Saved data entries
◆ ◆ ◆ ◆
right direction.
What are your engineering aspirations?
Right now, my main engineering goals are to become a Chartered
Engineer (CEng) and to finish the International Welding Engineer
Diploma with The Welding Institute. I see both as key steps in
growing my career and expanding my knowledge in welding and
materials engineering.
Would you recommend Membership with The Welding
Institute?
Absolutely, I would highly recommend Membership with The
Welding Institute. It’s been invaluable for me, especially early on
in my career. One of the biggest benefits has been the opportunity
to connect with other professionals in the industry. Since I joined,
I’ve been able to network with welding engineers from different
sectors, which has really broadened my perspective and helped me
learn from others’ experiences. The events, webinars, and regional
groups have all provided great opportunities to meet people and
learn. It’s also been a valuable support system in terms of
◆ ◆ ◆ ◆
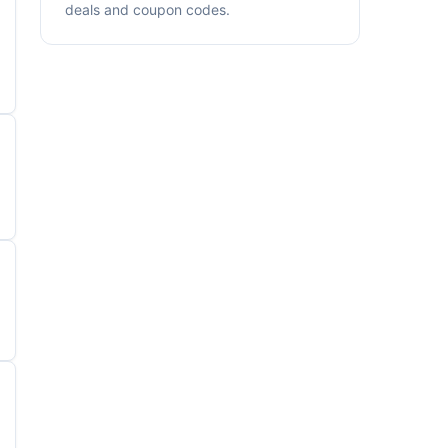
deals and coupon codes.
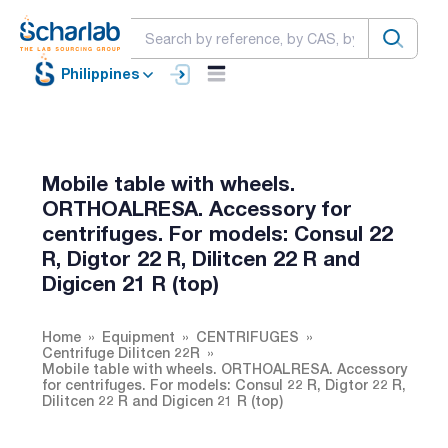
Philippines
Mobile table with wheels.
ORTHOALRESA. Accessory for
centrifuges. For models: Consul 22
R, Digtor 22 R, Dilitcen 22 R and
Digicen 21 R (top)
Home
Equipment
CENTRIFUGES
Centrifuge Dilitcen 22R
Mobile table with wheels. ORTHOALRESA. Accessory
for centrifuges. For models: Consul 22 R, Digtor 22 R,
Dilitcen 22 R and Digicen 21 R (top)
◆ ◆ ◆ ◆
Rewrite the rows from the line with "Philippines" to the line with "Dilitcen 22 R and Digicen 21 R (top)", changing "wheels" to "casters" and leaving everything else as it is.

OUTPUT BELOW:
Philippines
Mobile table with casters.
ORTHOALRESA. Accessory for
centrifuges. For models: Consul 22
R, Digtor 22 R, Dilitcen 22 R and
Digicen 21 R (top)
Home
Equipment
CENTRIFUGES
Centrifuge Dilitcen 22R
Mobile table with casters. ORTHOALRESA. Accessory
for centrifuges. For models: Consul 22 R, Digtor 22 R,
Dilitcen 22 R and Digicen 21 R (top)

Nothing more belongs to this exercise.